### EXERCISE AIM
Only the lines of the data below from the one with "OUT: SHERROD, JAYLYN | | | |" through the one with "IN: MILLER, QUAY | | | |" are wanted. Repeat them exactly.

(AVAILABLE DATA)

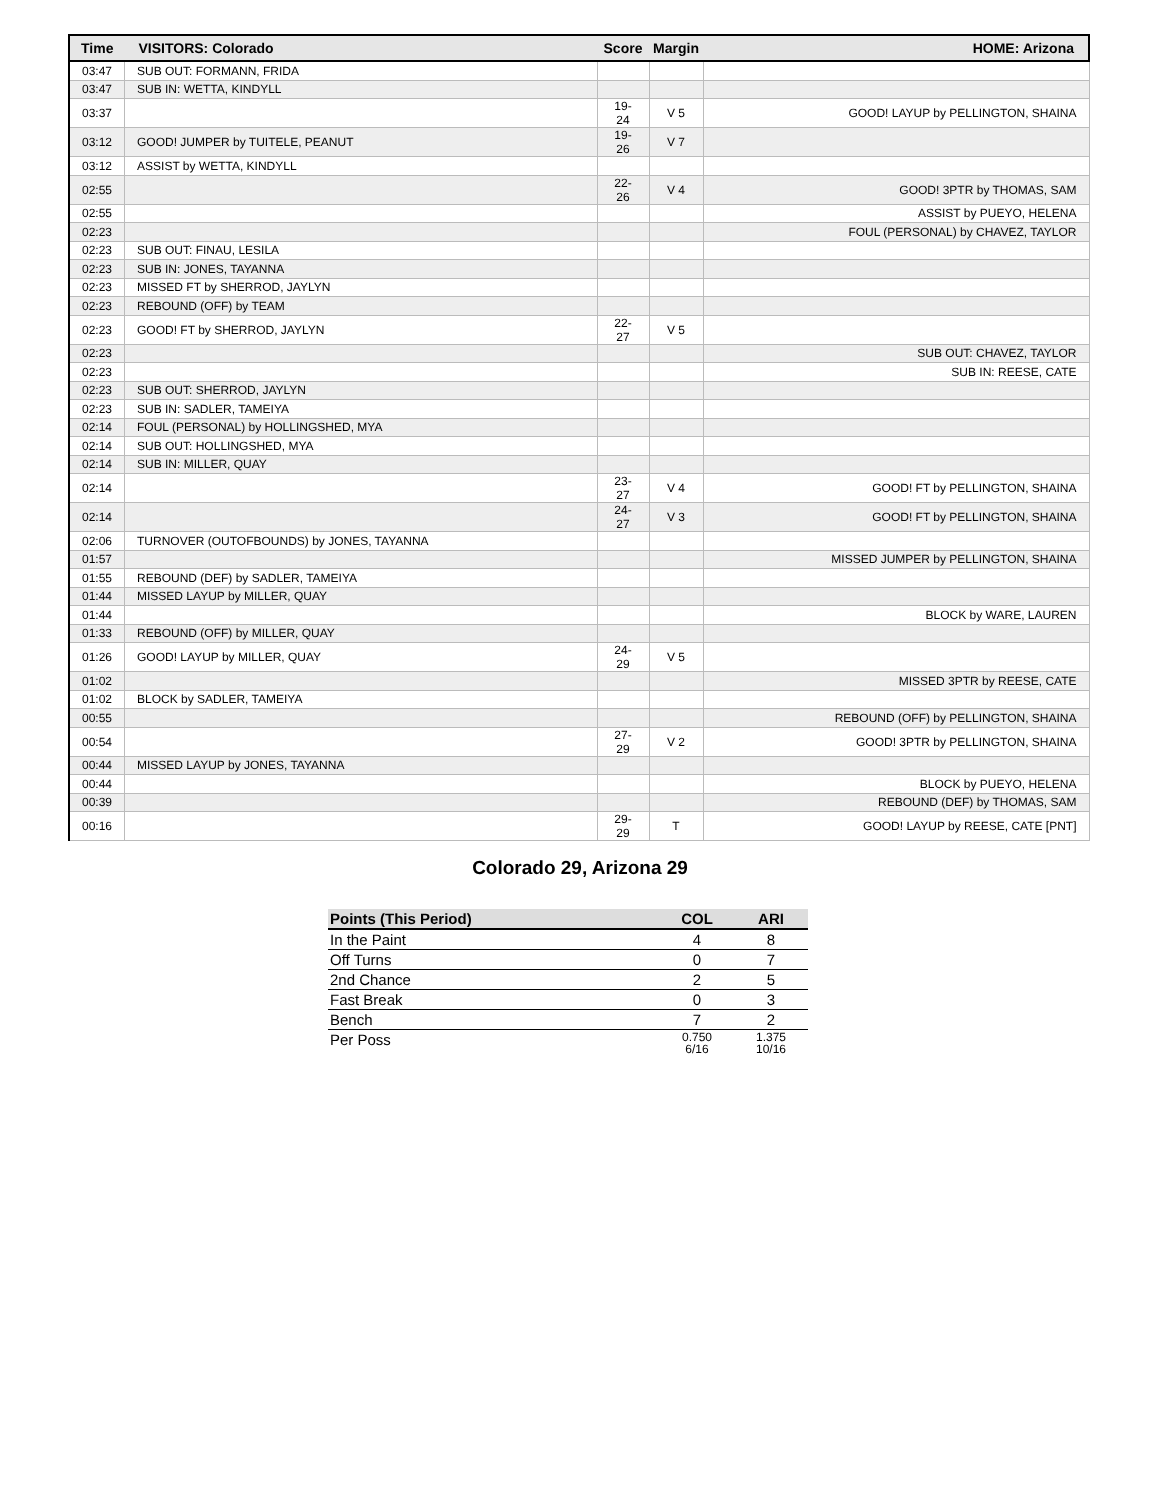| Time | VISITORS: Colorado | Score | Margin | HOME: Arizona |
| --- | --- | --- | --- | --- |
| 03:47 | SUB OUT: FORMANN, FRIDA | | | |
| 03:47 | SUB IN: WETTA, KINDYLL | | | |
| 03:37 | | 19-24 | V 5 | GOOD! LAYUP by PELLINGTON, SHAINA |
| 03:12 | GOOD! JUMPER by TUITELE, PEANUT | 19-26 | V 7 | |
| 03:12 | ASSIST by WETTA, KINDYLL | | | |
| 02:55 | | 22-26 | V 4 | GOOD! 3PTR by THOMAS, SAM |
| 02:55 | | | | ASSIST by PUEYO, HELENA |
| 02:23 | | | | FOUL (PERSONAL) by CHAVEZ, TAYLOR |
| 02:23 | SUB OUT: FINAU, LESILA | | | |
| 02:23 | SUB IN: JONES, TAYANNA | | | |
| 02:23 | MISSED FT by SHERROD, JAYLYN | | | |
| 02:23 | REBOUND (OFF) by TEAM | | | |
| 02:23 | GOOD! FT by SHERROD, JAYLYN | 22-27 | V 5 | |
| 02:23 | | | | SUB OUT: CHAVEZ, TAYLOR |
| 02:23 | | | | SUB IN: REESE, CATE |
| 02:23 | SUB OUT: SHERROD, JAYLYN | | | |
| 02:23 | SUB IN: SADLER, TAMEIYA | | | |
| 02:14 | FOUL (PERSONAL) by HOLLINGSHED, MYA | | | |
| 02:14 | SUB OUT: HOLLINGSHED, MYA | | | |
| 02:14 | SUB IN: MILLER, QUAY | | | |
| 02:14 | | 23-27 | V 4 | GOOD! FT by PELLINGTON, SHAINA |
| 02:14 | | 24-27 | V 3 | GOOD! FT by PELLINGTON, SHAINA |
| 02:06 | TURNOVER (OUTOFBOUNDS) by JONES, TAYANNA | | | |
| 01:57 | | | | MISSED JUMPER by PELLINGTON, SHAINA |
| 01:55 | REBOUND (DEF) by SADLER, TAMEIYA | | | |
| 01:44 | MISSED LAYUP by MILLER, QUAY | | | |
| 01:44 | | | | BLOCK by WARE, LAUREN |
| 01:33 | REBOUND (OFF) by MILLER, QUAY | | | |
| 01:26 | GOOD! LAYUP by MILLER, QUAY | 24-29 | V 5 | |
| 01:02 | | | | MISSED 3PTR by REESE, CATE |
| 01:02 | BLOCK by SADLER, TAMEIYA | | | |
| 00:55 | | | | REBOUND (OFF) by PELLINGTON, SHAINA |
| 00:54 | | 27-29 | V 2 | GOOD! 3PTR by PELLINGTON, SHAINA |
| 00:44 | MISSED LAYUP by JONES, TAYANNA | | | |
| 00:44 | | | | BLOCK by PUEYO, HELENA |
| 00:39 | | | | REBOUND (DEF) by THOMAS, SAM |
| 00:16 | | 29-29 | T | GOOD! LAYUP by REESE, CATE [PNT] |
Colorado 29, Arizona 29
| Points (This Period) | COL | ARI |
| --- | --- | --- |
| In the Paint | 4 | 8 |
| Off Turns | 0 | 7 |
| 2nd Chance | 2 | 5 |
| Fast Break | 0 | 3 |
| Bench | 7 | 2 |
| Per Poss | 0.750 6/16 | 1.375 10/16 |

(End AVAILABLE DATA)

### WORKED SOLUTION
| 02:23 | SUB OUT: SHERROD, JAYLYN | | | |
| 02:23 | SUB IN: SADLER, TAMEIYA | | | |
| 02:14 | FOUL (PERSONAL) by HOLLINGSHED, MYA | | | |
| 02:14 | SUB OUT: HOLLINGSHED, MYA | | | |
| 02:14 | SUB IN: MILLER, QUAY | | | |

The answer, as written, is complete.